Data records section start

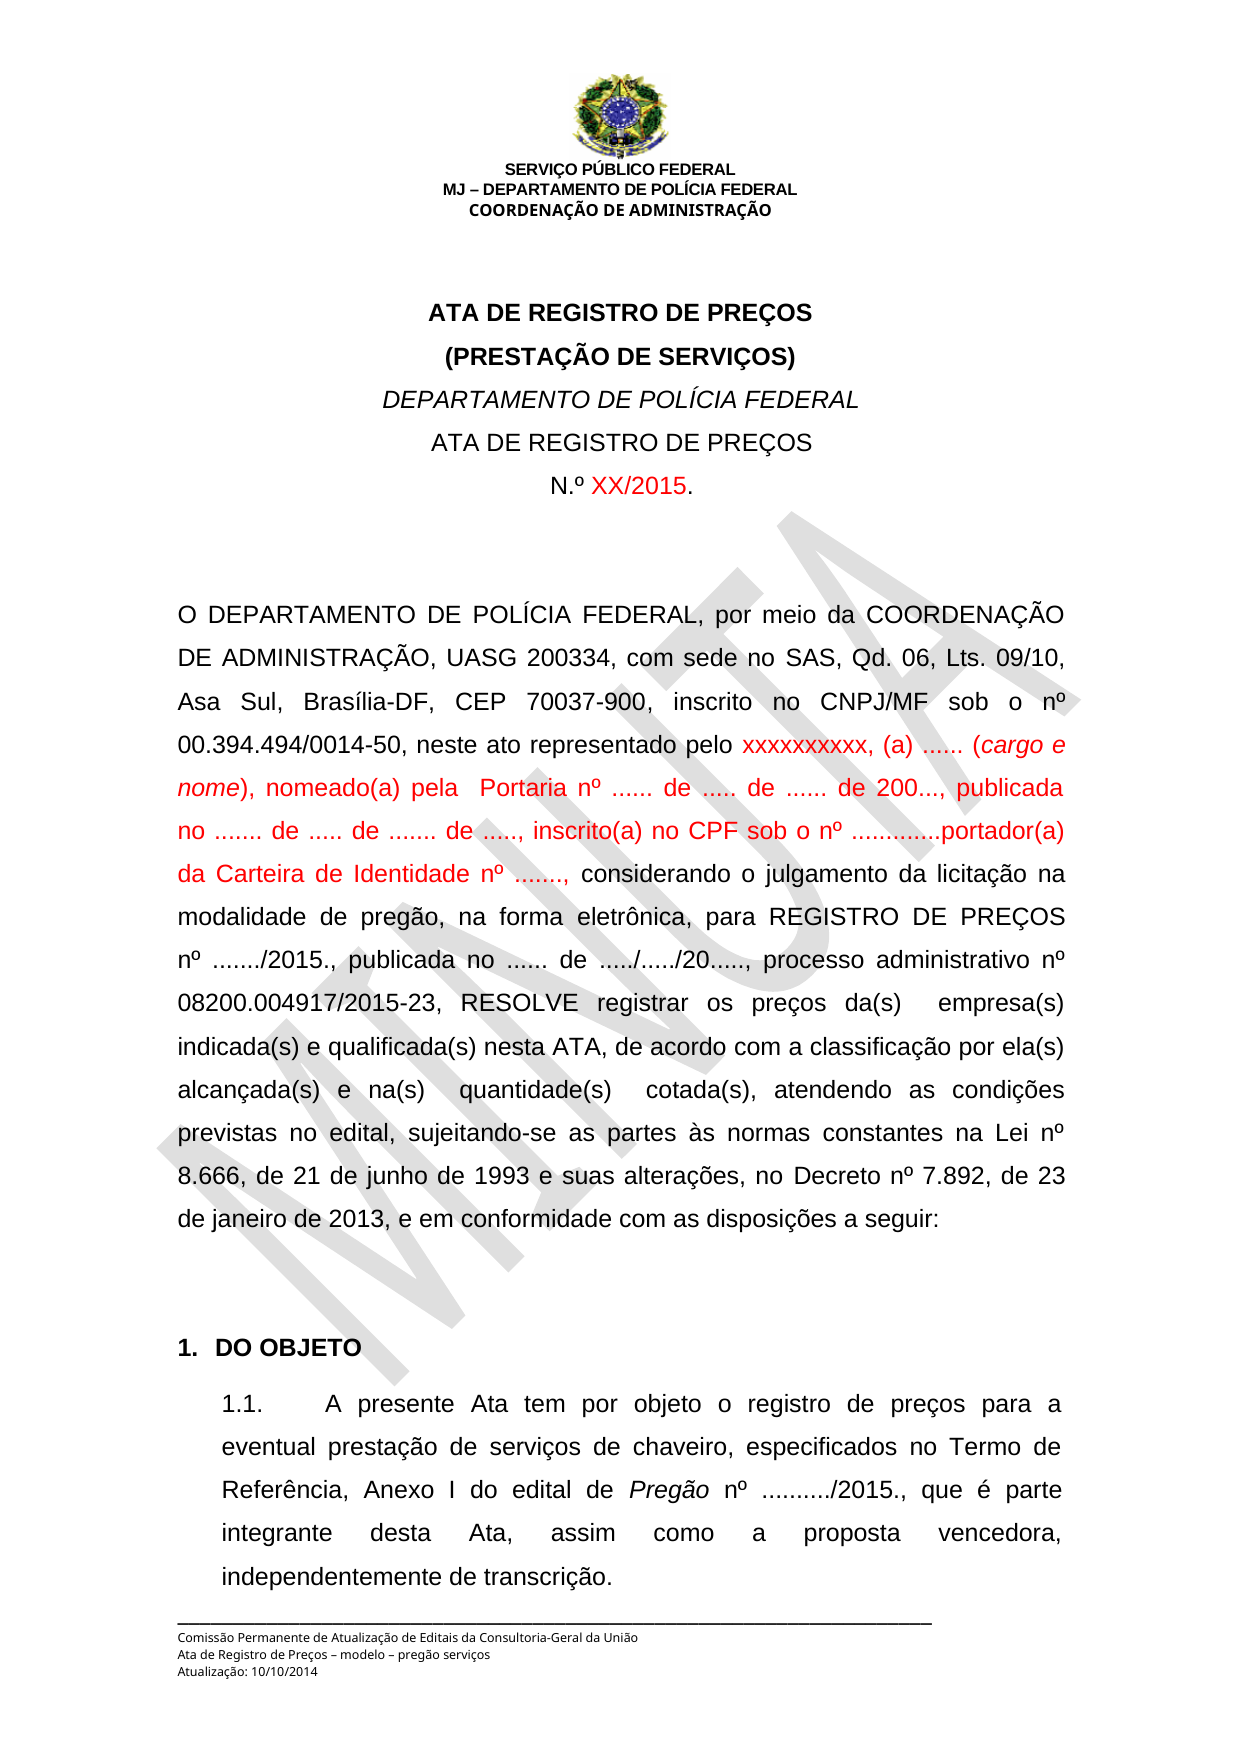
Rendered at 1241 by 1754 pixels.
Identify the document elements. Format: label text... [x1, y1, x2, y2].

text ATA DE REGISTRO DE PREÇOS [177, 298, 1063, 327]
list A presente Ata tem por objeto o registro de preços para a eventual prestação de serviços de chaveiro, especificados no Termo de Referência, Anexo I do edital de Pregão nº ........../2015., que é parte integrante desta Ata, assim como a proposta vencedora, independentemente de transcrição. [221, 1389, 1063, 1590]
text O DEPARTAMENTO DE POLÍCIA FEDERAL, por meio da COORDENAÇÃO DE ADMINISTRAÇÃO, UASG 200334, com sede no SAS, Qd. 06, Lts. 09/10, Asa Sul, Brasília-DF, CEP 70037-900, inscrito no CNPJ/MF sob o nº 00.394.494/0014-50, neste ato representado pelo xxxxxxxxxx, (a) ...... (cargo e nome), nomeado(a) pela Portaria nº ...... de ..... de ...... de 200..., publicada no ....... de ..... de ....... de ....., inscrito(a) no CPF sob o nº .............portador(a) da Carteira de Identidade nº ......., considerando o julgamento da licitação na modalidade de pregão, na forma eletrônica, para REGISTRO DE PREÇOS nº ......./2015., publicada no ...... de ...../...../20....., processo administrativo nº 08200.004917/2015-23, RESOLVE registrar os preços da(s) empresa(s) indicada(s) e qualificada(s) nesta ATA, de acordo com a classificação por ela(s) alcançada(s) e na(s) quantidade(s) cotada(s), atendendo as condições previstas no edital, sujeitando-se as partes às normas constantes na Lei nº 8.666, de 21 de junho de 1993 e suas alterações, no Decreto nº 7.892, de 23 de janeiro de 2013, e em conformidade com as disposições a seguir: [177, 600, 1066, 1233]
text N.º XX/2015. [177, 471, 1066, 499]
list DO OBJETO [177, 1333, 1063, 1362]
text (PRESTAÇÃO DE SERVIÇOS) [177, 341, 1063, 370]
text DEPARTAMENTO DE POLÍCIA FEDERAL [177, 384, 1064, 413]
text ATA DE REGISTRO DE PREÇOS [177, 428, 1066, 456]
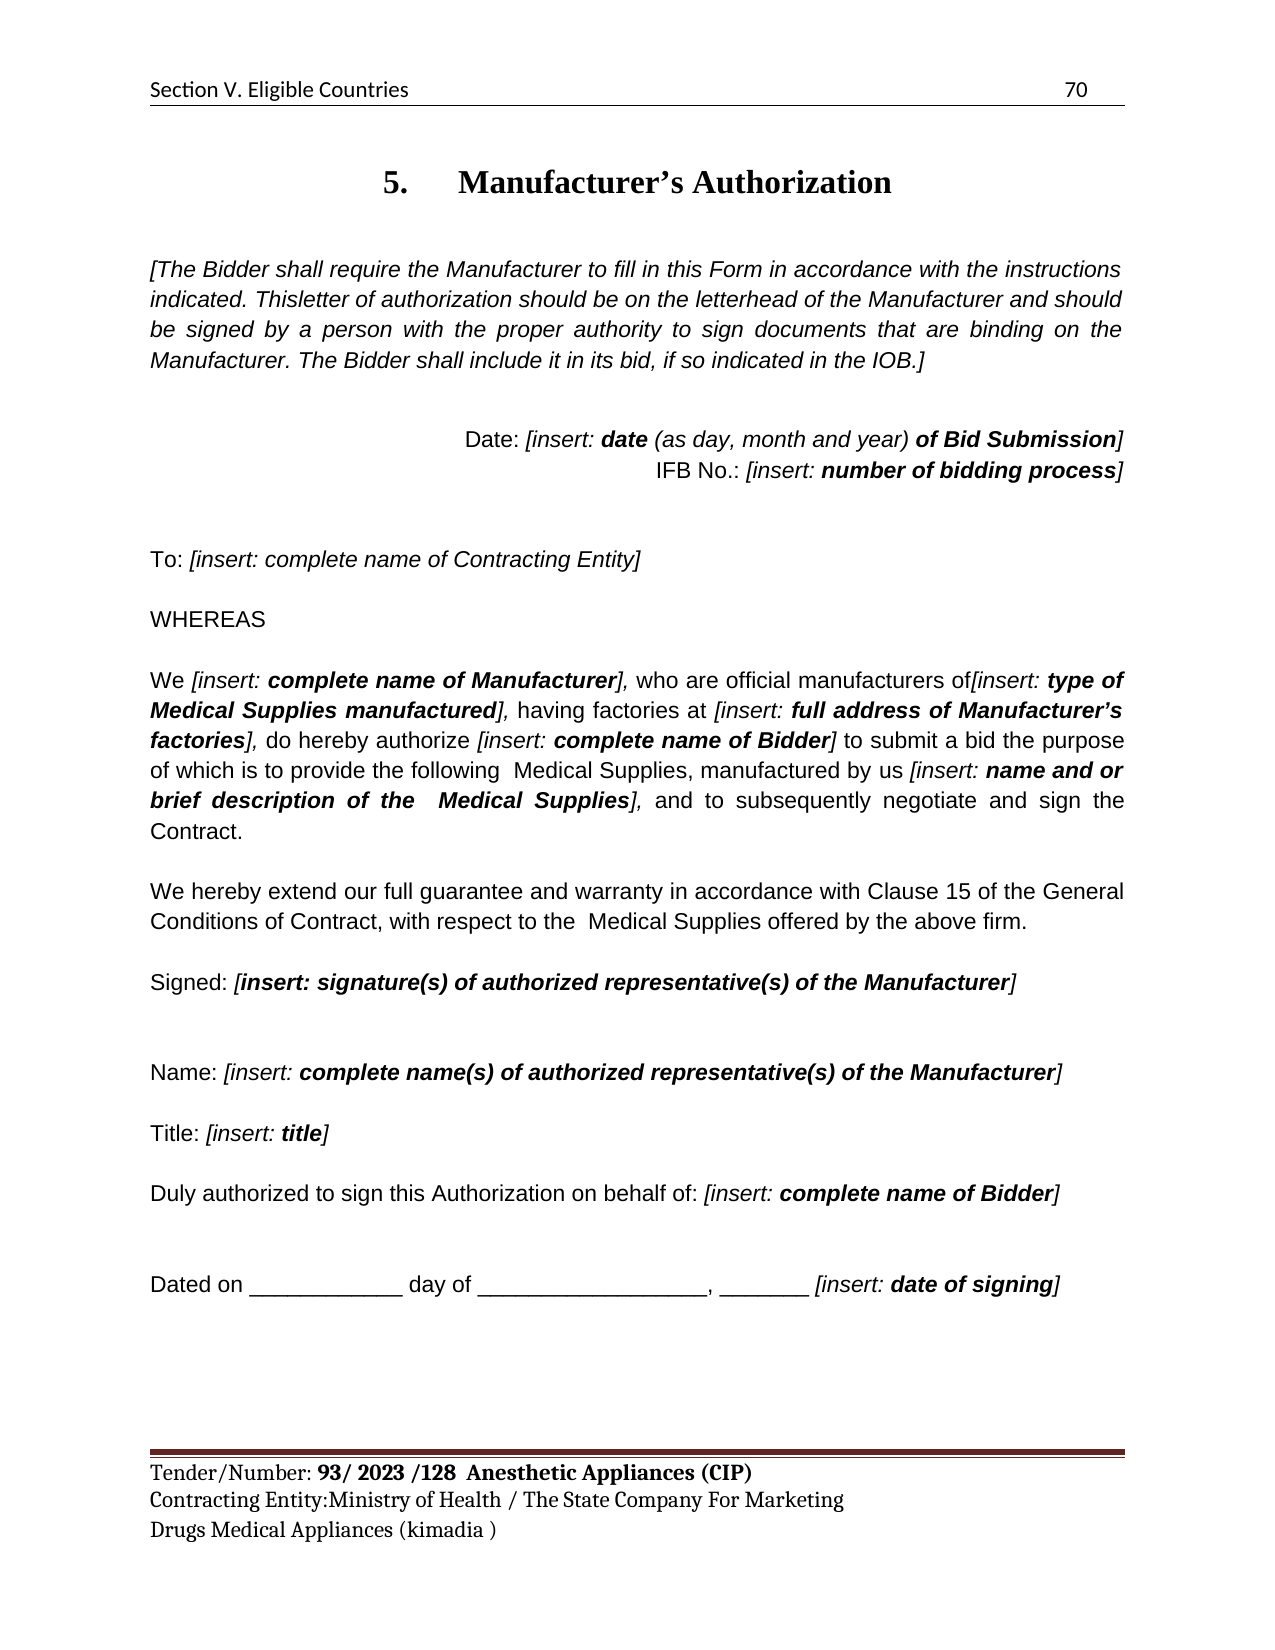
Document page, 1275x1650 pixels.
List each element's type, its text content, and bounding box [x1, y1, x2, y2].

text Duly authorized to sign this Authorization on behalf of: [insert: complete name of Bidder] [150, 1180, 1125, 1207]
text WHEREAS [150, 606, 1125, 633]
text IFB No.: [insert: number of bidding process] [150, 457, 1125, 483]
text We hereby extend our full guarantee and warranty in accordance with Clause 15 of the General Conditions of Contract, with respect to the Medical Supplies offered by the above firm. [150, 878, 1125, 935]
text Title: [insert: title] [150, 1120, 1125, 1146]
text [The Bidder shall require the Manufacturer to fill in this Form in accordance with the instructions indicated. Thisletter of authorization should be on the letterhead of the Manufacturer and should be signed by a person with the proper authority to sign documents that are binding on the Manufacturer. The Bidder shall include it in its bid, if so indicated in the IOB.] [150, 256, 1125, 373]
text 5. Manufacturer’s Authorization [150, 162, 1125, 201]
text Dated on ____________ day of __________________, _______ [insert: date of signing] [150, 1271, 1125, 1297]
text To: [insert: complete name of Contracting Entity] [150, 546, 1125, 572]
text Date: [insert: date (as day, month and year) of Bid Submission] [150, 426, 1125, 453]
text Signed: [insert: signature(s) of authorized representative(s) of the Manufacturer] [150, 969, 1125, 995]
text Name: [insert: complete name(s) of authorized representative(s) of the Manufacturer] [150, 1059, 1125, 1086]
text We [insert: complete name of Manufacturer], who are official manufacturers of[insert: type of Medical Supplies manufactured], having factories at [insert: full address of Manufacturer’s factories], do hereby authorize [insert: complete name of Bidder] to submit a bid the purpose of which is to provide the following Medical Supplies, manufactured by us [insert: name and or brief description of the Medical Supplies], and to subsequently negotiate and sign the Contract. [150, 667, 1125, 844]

Data records section end

■ What the task asks ■
Transcribe all of the records above character for character. Exclude the pictures.

■ Exercise result ■
Rendered at 1241 by 1754 pixels.
Identify the document elements. Format: label text... [x1, y1, x2, y2].

text ATA DE REGISTRO DE PREÇOS [177, 298, 1063, 327]
list A presente Ata tem por objeto o registro de preços para a eventual prestação de serviços de chaveiro, especificados no Termo de Referência, Anexo I do edital de Pregão nº ........../2015., que é parte integrante desta Ata, assim como a proposta vencedora, independentemente de transcrição. [221, 1389, 1063, 1590]
text O DEPARTAMENTO DE POLÍCIA FEDERAL, por meio da COORDENAÇÃO DE ADMINISTRAÇÃO, UASG 200334, com sede no SAS, Qd. 06, Lts. 09/10, Asa Sul, Brasília-DF, CEP 70037-900, inscrito no CNPJ/MF sob o nº 00.394.494/0014-50, neste ato representado pelo xxxxxxxxxx, (a) ...... (cargo e nome), nomeado(a) pela Portaria nº ...... de ..... de ...... de 200..., publicada no ....... de ..... de ....... de ....., inscrito(a) no CPF sob o nº .............portador(a) da Carteira de Identidade nº ......., considerando o julgamento da licitação na modalidade de pregão, na forma eletrônica, para REGISTRO DE PREÇOS nº ......./2015., publicada no ...... de ...../...../20....., processo administrativo nº 08200.004917/2015-23, RESOLVE registrar os preços da(s) empresa(s) indicada(s) e qualificada(s) nesta ATA, de acordo com a classificação por ela(s) alcançada(s) e na(s) quantidade(s) cotada(s), atendendo as condições previstas no edital, sujeitando-se as partes às normas constantes na Lei nº 8.666, de 21 de junho de 1993 e suas alterações, no Decreto nº 7.892, de 23 de janeiro de 2013, e em conformidade com as disposições a seguir: [177, 600, 1066, 1233]
text N.º XX/2015. [177, 471, 1066, 499]
list DO OBJETO [177, 1333, 1063, 1362]
text (PRESTAÇÃO DE SERVIÇOS) [177, 341, 1063, 370]
text DEPARTAMENTO DE POLÍCIA FEDERAL [177, 384, 1064, 413]
text ATA DE REGISTRO DE PREÇOS [177, 428, 1066, 456]
Document page, 1275x1650 pixels.
List each element's type, its text content, and bounding box [x1, y1, x2, y2].

text Duly authorized to sign this Authorization on behalf of: [insert: complete name of Bidder] [150, 1180, 1125, 1207]
text WHEREAS [150, 606, 1125, 633]
text IFB No.: [insert: number of bidding process] [150, 457, 1125, 483]
text We hereby extend our full guarantee and warranty in accordance with Clause 15 of the General Conditions of Contract, with respect to the Medical Supplies offered by the above firm. [150, 878, 1125, 935]
text Title: [insert: title] [150, 1120, 1125, 1146]
text [The Bidder shall require the Manufacturer to fill in this Form in accordance with the instructions indicated. Thisletter of authorization should be on the letterhead of the Manufacturer and should be signed by a person with the proper authority to sign documents that are binding on the Manufacturer. The Bidder shall include it in its bid, if so indicated in the IOB.] [150, 256, 1125, 373]
text 5. Manufacturer’s Authorization [150, 162, 1125, 201]
text Dated on ____________ day of __________________, _______ [insert: date of signing] [150, 1271, 1125, 1297]
text To: [insert: complete name of Contracting Entity] [150, 546, 1125, 572]
text Date: [insert: date (as day, month and year) of Bid Submission] [150, 426, 1125, 453]
text Signed: [insert: signature(s) of authorized representative(s) of the Manufacturer] [150, 969, 1125, 995]
text Name: [insert: complete name(s) of authorized representative(s) of the Manufacturer] [150, 1059, 1125, 1086]
text We [insert: complete name of Manufacturer], who are official manufacturers of[insert: type of Medical Supplies manufactured], having factories at [insert: full address of Manufacturer’s factories], do hereby authorize [insert: complete name of Bidder] to submit a bid the purpose of which is to provide the following Medical Supplies, manufactured by us [insert: name and or brief description of the Medical Supplies], and to subsequently negotiate and sign the Contract. [150, 667, 1125, 844]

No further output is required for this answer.